Naive Bayes

Bayes’ theorem can almost immediately be supervised classification algorithms. The Naive Bayes classifiers are a family of classifiers which apply Bayes’ Rule to classify a discrete response \(y\) using observed features \((x_1, \dots, x_K)\), with a simplifying assumption of independence.

Suppose that \(y\) is the class of an observation; i.e., it is a discrete variable taking values \(j \in 1, \dots, J\). Suppose that \((x_1, \dots, x_k)\) is a vector of \(K\) observed features (predictors) for an observation. These can be discrete or continuous. We are interested in the probabilities of each class after having observed its features, which we can reformulate in Bayes’ rule. \[ p(y | x_1, \dots, x_k) = \frac{p(x_1, \dots, x_k | y) p(y)}{\sum_{j = 1}^{J} p(x_1, \dots, x_k | y = j) p(y = j)} \]

The “naive” modifier in “naive Bayes” comes from an additional asumption that distributions of features are independent conditional on the class, \[ p(x_k | y, x_1, \dots, x_K) = p(x_k | y) \] for all \(k \in 1, \dots, K\). This independence is a strong one, but will make this problem much more tractable. It is much easier to model and estimate the univariate \(p(x_k | y)\) probabilities, but much harder to model and estimate a \(K\)-variate distribution, \(p(x_1, \dots, x_K | y)\).

Using independence, we can rewrite the posterior distribution as, \[ p(y | x_1, \dots, x_k) = \frac{p(y) p(x_1 | y) \cdots p(x_K | y)}{\sum_{j = 1}^{J} p(y) p(x_1 | y) \cdots p(x_K | y)} = \frac{p(y) \prod_{k = 1}^K p(x_k | y)}{\sum_{j = 1}^{J} p(y) \prod_{k = 1}^K p(x_k | y)} . \]

Moreover, often interested in the most likely class, where we can ignore the marginal likelihood, \[ \begin{aligned}[t] \arg\max_{j \in 1, \dots, J} p(y = j | x_1, \dots, x_k) &= \frac{p(y = j) \prod_{k = 1}^K p(x_k | y = j)}{\sum_{j = 1}^{J} p(y = j) \prod_{k = 1}^K p(x_k | y = j)} \\ &\propto p(y = j) \prod_{k = 1}^K p(x_k | y = j) . \end{aligned} \]

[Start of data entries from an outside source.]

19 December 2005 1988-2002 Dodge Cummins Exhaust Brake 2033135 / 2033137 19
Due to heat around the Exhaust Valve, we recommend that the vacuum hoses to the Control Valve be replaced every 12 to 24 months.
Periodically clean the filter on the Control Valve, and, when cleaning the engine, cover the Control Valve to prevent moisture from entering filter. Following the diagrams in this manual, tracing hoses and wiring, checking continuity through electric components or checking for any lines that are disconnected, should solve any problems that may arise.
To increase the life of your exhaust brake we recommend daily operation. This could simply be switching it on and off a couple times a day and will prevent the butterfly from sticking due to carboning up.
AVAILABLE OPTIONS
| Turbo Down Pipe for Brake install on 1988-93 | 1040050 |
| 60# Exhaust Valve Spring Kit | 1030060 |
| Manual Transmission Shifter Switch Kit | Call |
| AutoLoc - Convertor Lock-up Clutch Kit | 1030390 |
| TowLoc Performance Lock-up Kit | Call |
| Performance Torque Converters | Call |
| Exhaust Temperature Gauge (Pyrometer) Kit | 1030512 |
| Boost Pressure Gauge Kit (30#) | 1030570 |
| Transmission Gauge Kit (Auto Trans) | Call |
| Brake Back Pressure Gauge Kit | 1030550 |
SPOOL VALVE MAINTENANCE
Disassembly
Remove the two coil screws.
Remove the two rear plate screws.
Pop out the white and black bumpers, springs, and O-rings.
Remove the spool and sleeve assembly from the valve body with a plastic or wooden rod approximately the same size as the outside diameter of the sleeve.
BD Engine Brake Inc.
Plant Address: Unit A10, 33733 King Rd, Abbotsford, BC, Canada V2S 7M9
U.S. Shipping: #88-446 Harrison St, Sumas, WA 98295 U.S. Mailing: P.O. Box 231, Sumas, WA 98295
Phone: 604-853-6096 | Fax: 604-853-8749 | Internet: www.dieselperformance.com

In applying naive Bayes, there are two choices that need to be made:

  1. probability distributions for likelihood of each feature, \(p(x_i | y)\), and
  2. prior distribution \(p(y)\) .

After choosing the distributional forms of \(p(y)\), \(p(x_1 | y)\), …, \(p(x_K | y)\) appropriate for your model, the workflow is,

  1. Train your model on data (\(x_1, \dots, x_k\), \(y\)) to estimate the distributions \(\hat{p}(y)\), \(\hat{p}(x_1 | y)\), …, \(\hat{p}(x_K | y)\).
  2. For new observations, calculate \(p(y | x)\) using the learned parameters of the distribution.
  3. Evaluate the model using predictive criteria.

Federalist Papers

The Federalist Papers comprise 85 articles published under the pseudonym “Publius” in New York newspapers between 1787 and 1788. It was written by Alexander Hamilton, James Madison, and John Jay to persuade the public to ratify the Constitution. John Jay wrote five papers, and Alexander Hamilton wrote 51, and James Madison 14. The authorship of the remaining 15 papers is (was) disputed between Hamilton and Madison, though lar

In an early example of empirical Bayesian statistics and computational NLP, F. Mosteller and D. L. Wallace used naive Bayes to classify the disputed articles and conclude that there is strong evidence to suggest that Madison wrote all the disputed articles.

This example will use the following libraries.

library("corpus")
library("tidyverse")

The file federalist.csv contains word counts of 70 function words used by Mosteller and Wallace in their analysis, as well as the count of “-OTHER-” (a count of all other tokens, including words and punction, in the document).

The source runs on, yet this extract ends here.